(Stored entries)
• • • •
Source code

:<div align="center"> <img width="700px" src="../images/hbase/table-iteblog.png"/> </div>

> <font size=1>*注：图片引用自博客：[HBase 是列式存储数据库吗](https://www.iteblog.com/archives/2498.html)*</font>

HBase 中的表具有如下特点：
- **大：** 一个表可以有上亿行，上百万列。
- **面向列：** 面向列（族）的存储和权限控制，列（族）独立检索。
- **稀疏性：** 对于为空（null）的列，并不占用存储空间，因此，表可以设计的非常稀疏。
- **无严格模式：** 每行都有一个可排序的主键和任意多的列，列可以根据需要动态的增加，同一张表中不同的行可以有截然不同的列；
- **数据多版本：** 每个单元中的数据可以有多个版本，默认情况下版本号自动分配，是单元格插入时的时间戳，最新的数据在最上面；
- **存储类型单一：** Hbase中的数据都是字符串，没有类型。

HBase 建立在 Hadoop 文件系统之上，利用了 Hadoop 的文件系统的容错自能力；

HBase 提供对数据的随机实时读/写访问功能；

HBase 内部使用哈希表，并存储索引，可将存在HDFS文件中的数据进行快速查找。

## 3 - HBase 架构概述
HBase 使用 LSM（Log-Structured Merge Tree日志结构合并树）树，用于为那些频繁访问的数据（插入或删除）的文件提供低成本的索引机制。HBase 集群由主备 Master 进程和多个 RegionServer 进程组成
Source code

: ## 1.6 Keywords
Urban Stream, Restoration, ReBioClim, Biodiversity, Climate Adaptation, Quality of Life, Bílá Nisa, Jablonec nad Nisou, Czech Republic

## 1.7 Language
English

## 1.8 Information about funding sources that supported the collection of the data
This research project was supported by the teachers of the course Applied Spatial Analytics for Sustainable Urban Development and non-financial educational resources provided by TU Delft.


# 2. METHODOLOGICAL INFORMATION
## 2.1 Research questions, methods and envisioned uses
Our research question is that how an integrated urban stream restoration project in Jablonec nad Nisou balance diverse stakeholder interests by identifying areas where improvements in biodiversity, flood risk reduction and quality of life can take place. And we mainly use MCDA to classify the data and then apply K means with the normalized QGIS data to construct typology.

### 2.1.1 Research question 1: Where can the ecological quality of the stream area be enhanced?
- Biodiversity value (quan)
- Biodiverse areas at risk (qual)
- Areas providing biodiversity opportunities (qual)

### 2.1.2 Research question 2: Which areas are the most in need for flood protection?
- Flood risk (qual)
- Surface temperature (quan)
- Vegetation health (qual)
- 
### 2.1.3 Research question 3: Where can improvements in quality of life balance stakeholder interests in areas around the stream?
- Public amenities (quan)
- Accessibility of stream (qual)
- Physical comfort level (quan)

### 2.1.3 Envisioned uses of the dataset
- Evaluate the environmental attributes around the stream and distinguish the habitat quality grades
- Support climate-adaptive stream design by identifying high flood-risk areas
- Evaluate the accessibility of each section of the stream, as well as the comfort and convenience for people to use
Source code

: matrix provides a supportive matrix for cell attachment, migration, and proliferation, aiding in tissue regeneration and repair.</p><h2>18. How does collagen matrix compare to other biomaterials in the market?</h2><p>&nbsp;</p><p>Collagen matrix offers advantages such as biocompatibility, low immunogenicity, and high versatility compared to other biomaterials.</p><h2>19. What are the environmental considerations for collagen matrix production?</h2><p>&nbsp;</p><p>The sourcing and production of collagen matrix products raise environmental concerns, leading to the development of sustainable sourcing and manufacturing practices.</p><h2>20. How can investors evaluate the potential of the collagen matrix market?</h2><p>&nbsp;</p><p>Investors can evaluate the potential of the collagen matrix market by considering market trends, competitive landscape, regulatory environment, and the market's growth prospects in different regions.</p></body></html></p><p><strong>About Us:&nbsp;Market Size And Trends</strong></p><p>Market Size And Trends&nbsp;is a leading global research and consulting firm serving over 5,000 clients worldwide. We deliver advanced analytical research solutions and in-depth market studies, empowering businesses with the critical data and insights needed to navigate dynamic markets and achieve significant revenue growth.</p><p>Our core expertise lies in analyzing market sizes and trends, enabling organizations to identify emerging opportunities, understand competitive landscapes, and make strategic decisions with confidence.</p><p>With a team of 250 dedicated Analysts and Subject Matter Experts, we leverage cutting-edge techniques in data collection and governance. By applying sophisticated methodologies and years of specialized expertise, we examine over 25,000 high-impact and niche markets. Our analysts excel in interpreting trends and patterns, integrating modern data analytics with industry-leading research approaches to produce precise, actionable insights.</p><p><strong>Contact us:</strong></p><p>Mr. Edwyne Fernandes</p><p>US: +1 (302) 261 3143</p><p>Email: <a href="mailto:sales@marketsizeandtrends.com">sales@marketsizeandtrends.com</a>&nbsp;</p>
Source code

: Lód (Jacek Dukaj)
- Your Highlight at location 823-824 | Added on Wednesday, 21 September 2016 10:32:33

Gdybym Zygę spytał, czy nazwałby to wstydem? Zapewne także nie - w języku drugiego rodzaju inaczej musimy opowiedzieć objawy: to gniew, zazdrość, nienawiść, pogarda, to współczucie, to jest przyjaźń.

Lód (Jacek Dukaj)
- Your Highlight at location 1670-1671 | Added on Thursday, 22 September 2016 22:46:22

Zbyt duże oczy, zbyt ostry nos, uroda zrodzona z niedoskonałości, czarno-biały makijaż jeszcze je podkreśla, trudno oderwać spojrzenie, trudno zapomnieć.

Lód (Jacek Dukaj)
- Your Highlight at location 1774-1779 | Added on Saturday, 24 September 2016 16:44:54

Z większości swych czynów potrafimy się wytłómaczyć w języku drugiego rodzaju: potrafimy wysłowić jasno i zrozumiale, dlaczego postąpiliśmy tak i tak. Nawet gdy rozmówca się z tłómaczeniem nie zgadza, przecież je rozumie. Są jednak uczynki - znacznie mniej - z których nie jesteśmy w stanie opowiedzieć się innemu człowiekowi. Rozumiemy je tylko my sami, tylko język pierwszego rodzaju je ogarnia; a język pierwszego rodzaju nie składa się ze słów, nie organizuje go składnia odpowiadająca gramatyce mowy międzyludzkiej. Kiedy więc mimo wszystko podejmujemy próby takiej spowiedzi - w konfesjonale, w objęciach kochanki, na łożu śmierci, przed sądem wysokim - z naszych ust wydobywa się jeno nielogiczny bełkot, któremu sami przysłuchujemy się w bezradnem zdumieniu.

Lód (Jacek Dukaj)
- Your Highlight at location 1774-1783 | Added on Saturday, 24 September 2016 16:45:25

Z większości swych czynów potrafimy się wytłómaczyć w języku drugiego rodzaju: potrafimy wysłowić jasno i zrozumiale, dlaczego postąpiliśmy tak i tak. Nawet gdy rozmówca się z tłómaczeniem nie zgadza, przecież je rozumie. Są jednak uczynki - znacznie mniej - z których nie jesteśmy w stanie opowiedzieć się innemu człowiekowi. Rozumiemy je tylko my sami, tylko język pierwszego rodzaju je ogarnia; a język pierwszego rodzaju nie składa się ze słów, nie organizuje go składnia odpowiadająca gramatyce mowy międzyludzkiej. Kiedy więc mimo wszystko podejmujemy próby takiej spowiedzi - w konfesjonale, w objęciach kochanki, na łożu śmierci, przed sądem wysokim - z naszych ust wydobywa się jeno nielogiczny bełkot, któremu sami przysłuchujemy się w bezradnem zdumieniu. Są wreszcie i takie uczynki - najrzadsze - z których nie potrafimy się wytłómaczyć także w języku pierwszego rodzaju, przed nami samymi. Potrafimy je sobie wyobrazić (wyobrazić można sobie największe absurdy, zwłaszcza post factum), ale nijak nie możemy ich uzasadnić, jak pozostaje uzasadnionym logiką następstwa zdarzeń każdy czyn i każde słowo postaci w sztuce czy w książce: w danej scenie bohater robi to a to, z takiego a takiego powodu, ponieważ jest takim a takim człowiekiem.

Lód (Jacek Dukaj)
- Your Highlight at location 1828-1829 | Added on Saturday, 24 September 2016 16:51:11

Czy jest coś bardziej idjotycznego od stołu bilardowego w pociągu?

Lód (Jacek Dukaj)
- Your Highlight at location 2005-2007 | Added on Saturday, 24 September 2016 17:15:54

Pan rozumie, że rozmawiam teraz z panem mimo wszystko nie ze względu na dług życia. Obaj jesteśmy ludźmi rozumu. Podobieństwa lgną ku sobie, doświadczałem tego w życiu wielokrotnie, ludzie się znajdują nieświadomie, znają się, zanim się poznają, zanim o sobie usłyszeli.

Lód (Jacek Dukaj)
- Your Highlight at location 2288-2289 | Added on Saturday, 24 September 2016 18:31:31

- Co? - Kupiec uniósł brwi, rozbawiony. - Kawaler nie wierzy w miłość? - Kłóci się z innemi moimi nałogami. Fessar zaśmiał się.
• • • •
▸ WHAT YOU HAVE TO DO: Count the lines in the data above that contain the string "uses", and reply with the number only.

▸ EXERCISE SOLUTION: 2